§ **PROBLEM TO WORK ON**
Copy word for word, please, the lines of the entries below running from the one containing "M575 1963 604" to the one containing "M42 1034C69 1056", both ends included.

[Source data]

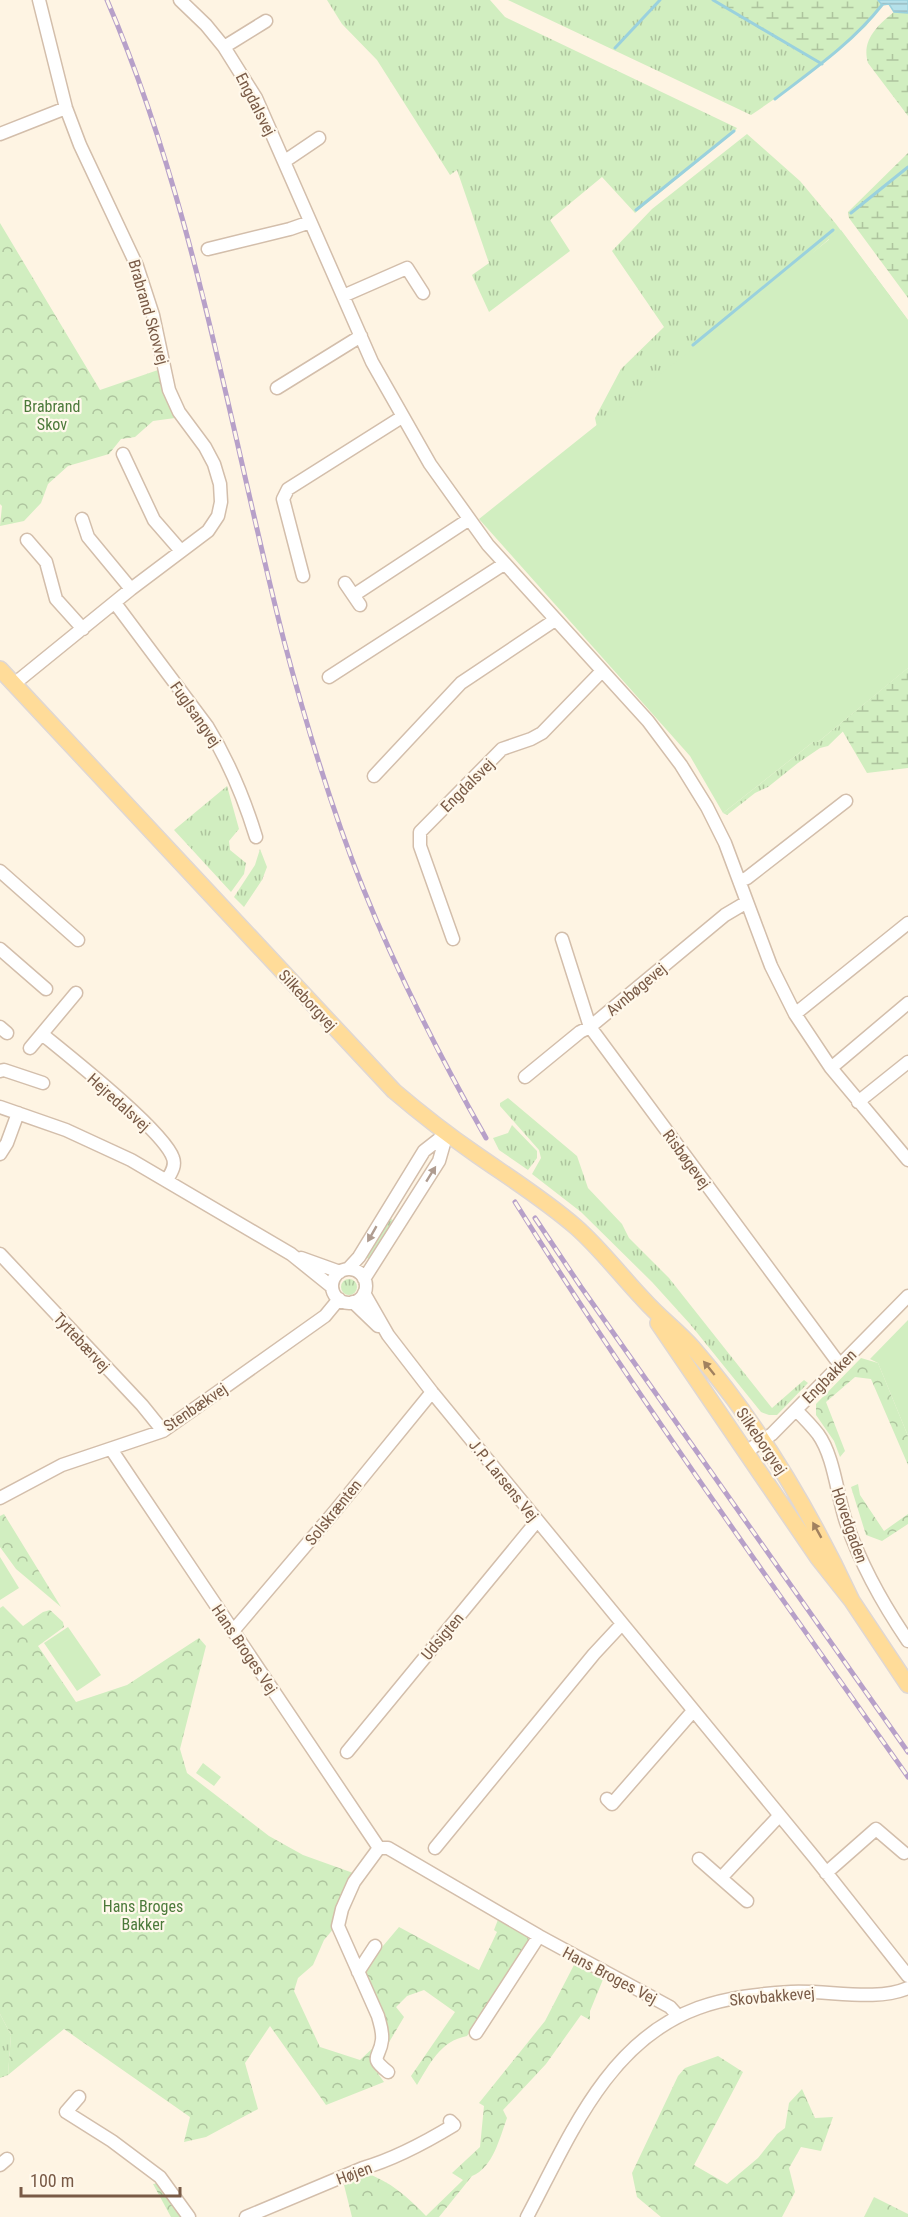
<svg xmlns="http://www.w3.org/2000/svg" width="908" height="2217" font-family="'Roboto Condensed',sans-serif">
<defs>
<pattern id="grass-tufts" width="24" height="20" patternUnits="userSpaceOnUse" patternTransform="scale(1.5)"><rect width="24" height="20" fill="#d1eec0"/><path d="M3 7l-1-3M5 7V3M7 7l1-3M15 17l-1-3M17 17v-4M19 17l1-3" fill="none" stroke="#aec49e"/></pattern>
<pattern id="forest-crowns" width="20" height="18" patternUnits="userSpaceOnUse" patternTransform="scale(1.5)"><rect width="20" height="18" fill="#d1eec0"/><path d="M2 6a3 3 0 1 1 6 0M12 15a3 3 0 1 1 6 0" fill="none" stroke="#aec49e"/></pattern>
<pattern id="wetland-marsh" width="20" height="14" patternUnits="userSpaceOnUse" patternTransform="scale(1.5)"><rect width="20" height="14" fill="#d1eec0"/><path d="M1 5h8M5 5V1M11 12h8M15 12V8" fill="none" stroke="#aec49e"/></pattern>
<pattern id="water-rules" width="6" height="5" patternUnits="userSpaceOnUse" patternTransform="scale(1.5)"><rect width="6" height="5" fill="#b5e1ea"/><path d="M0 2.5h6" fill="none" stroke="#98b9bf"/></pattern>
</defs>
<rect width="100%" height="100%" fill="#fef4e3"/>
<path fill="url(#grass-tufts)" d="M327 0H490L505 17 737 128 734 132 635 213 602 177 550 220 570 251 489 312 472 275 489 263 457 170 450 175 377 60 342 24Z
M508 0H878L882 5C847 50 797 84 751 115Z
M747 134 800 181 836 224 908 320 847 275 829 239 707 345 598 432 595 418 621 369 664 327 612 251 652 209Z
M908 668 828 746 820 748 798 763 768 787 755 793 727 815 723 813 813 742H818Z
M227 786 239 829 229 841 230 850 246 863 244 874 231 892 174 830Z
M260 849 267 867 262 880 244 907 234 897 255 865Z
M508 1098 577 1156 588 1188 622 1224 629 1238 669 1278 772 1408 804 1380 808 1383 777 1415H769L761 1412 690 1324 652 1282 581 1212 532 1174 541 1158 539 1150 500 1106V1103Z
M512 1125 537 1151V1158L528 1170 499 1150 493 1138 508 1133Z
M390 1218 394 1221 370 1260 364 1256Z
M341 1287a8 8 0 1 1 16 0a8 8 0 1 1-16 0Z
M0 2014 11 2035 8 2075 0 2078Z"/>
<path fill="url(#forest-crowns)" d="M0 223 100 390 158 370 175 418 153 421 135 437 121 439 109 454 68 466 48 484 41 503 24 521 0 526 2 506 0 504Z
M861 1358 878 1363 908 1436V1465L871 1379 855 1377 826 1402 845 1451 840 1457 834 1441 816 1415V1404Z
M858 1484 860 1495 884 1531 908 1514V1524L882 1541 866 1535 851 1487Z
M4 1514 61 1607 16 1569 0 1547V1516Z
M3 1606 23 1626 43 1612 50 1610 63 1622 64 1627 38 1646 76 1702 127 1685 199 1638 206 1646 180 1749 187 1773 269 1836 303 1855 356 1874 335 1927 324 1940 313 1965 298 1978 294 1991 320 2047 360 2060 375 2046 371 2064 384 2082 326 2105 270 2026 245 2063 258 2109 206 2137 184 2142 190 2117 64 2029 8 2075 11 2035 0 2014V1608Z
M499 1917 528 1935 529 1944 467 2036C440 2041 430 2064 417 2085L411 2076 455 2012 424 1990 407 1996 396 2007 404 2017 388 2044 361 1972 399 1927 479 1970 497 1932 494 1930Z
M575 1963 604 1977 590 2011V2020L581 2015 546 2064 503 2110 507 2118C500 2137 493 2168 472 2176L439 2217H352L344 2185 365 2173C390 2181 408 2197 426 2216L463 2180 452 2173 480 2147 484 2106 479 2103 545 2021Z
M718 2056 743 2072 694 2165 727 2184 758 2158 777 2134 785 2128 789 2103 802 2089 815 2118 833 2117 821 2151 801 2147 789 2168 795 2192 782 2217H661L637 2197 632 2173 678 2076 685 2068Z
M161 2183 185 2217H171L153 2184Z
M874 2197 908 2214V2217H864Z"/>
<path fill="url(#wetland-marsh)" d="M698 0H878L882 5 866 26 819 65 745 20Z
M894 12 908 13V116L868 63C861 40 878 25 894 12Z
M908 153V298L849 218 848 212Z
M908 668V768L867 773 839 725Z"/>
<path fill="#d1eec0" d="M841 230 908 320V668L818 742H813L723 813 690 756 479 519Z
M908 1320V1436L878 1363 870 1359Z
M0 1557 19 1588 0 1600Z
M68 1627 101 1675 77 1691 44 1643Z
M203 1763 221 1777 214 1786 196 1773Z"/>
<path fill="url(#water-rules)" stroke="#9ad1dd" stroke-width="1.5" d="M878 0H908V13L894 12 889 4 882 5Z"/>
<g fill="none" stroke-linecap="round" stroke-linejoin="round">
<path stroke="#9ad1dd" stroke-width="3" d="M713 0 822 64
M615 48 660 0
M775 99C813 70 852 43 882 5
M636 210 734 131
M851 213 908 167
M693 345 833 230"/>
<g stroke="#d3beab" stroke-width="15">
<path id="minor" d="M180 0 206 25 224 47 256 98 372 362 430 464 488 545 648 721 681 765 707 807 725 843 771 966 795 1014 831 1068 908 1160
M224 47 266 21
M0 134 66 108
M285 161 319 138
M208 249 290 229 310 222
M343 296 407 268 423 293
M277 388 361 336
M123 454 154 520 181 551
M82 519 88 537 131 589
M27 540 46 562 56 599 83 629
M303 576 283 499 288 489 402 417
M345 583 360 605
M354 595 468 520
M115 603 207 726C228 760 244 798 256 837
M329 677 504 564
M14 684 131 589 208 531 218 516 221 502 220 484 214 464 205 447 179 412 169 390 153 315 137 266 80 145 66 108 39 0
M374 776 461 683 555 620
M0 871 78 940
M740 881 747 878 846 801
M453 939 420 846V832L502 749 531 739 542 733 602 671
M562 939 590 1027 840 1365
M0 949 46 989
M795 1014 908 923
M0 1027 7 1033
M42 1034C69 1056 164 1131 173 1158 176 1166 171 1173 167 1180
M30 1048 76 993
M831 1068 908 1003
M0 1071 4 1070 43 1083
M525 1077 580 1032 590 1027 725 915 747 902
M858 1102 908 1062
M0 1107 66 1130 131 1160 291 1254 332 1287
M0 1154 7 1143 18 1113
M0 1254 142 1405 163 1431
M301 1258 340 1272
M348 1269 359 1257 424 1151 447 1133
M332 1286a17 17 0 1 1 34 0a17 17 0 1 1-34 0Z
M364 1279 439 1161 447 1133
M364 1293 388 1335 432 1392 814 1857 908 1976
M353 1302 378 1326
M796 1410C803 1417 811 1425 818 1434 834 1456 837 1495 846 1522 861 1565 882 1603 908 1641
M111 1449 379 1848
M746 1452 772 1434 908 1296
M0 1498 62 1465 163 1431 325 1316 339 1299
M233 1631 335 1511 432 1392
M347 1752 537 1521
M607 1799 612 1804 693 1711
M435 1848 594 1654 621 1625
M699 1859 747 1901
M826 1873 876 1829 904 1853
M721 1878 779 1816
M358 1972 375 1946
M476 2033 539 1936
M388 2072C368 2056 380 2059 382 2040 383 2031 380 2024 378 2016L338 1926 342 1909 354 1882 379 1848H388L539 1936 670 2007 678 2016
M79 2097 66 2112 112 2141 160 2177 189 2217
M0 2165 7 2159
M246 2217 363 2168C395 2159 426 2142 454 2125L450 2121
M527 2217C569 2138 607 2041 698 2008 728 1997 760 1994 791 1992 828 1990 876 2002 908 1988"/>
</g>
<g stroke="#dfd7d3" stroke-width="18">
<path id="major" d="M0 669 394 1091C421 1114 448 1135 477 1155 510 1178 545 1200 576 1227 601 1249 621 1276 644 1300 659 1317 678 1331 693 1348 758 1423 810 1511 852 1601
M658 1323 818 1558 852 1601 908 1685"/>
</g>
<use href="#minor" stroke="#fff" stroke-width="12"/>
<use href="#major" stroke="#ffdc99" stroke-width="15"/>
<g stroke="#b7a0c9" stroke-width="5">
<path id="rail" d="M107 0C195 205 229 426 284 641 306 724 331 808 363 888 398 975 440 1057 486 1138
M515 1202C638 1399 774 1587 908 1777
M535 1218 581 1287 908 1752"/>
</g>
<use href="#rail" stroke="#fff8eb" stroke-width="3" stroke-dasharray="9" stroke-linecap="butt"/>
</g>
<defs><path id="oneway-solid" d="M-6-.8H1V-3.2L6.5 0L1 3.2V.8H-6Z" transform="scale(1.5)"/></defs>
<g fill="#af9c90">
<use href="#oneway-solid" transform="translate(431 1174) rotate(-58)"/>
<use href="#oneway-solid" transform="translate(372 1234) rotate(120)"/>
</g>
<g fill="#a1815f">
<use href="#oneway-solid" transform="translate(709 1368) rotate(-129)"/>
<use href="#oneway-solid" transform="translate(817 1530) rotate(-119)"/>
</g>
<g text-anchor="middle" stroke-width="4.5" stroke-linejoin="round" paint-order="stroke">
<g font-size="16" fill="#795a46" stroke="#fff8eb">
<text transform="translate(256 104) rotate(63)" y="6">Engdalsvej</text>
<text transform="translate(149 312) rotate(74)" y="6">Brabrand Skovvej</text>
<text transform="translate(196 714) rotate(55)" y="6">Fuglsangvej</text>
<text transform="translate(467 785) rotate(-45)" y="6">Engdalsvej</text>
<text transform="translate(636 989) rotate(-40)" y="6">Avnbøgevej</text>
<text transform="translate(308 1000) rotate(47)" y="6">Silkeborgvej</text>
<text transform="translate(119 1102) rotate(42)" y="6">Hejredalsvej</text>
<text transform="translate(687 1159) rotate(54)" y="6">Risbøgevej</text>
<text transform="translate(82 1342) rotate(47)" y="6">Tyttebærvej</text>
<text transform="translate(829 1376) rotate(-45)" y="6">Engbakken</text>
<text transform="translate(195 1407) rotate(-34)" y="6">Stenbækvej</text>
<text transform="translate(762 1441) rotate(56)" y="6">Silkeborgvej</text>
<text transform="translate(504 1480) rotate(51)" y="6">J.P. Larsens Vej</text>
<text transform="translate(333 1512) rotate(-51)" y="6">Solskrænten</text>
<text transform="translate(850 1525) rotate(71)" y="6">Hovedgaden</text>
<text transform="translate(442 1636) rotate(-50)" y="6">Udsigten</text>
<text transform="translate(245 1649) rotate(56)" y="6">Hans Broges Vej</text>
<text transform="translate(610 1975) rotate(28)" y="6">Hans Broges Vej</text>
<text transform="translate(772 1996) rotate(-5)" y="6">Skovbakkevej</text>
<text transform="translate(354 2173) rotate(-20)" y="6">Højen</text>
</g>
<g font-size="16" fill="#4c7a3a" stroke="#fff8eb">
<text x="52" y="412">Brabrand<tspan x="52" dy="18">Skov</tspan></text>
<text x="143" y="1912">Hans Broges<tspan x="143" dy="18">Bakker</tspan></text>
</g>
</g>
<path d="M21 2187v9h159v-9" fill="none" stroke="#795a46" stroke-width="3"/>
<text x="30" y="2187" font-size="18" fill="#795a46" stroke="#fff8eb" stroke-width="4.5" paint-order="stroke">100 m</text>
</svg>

§ **REPLY TO THE TASK**
M575 1963 604 1977 590 2011V2020L581 2015 546 2064 503 2110 507 2118C500 2137 493 2168 472 2176L439 2217H352L344 2185 365 2173C390 2181 408 2197 426 2216L463 2180 452 2173 480 2147 484 2106 479 2103 545 2021Z
M718 2056 743 2072 694 2165 727 2184 758 2158 777 2134 785 2128 789 2103 802 2089 815 2118 833 2117 821 2151 801 2147 789 2168 795 2192 782 2217H661L637 2197 632 2173 678 2076 685 2068Z
M161 2183 185 2217H171L153 2184Z
M874 2197 908 2214V2217H864Z"/>
<path fill="url(#wetland-marsh)" d="M698 0H878L882 5 866 26 819 65 745 20Z
M894 12 908 13V116L868 63C861 40 878 25 894 12Z
M908 153V298L849 218 848 212Z
M908 668V768L867 773 839 725Z"/>
<path fill="#d1eec0" d="M841 230 908 320V668L818 742H813L723 813 690 756 479 519Z
M908 1320V1436L878 1363 870 1359Z
M0 1557 19 1588 0 1600Z
M68 1627 101 1675 77 1691 44 1643Z
M203 1763 221 1777 214 1786 196 1773Z"/>
<path fill="url(#water-rules)" stroke="#9ad1dd" stroke-width="1.5" d="M878 0H908V13L894 12 889 4 882 5Z"/>
<g fill="none" stroke-linecap="round" stroke-linejoin="round">
<path stroke="#9ad1dd" stroke-width="3" d="M713 0 822 64
M615 48 660 0
M775 99C813 70 852 43 882 5
M636 210 734 131
M851 213 908 167
M693 345 833 230"/>
<g stroke="#d3beab" stroke-width="15">
<path id="minor" d="M180 0 206 25 224 47 256 98 372 362 430 464 488 545 648 721 681 765 707 807 725 843 771 966 795 1014 831 1068 908 1160
M224 47 266 21
M0 134 66 108
M285 161 319 138
M208 249 290 229 310 222
M343 296 407 268 423 293
M277 388 361 336
M123 454 154 520 181 551
M82 519 88 537 131 589
M27 540 46 562 56 599 83 629
M303 576 283 499 288 489 402 417
M345 583 360 605
M354 595 468 520
M115 603 207 726C228 760 244 798 256 837
M329 677 504 564
M14 684 131 589 208 531 218 516 221 502 220 484 214 464 205 447 179 412 169 390 153 315 137 266 80 145 66 108 39 0
M374 776 461 683 555 620
M0 871 78 940
M740 881 747 878 846 801
M453 939 420 846V832L502 749 531 739 542 733 602 671
M562 939 590 1027 840 1365
M0 949 46 989
M795 1014 908 923
M0 1027 7 1033
M42 1034C69 1056 164 1131 173 1158 176 1166 171 1173 167 1180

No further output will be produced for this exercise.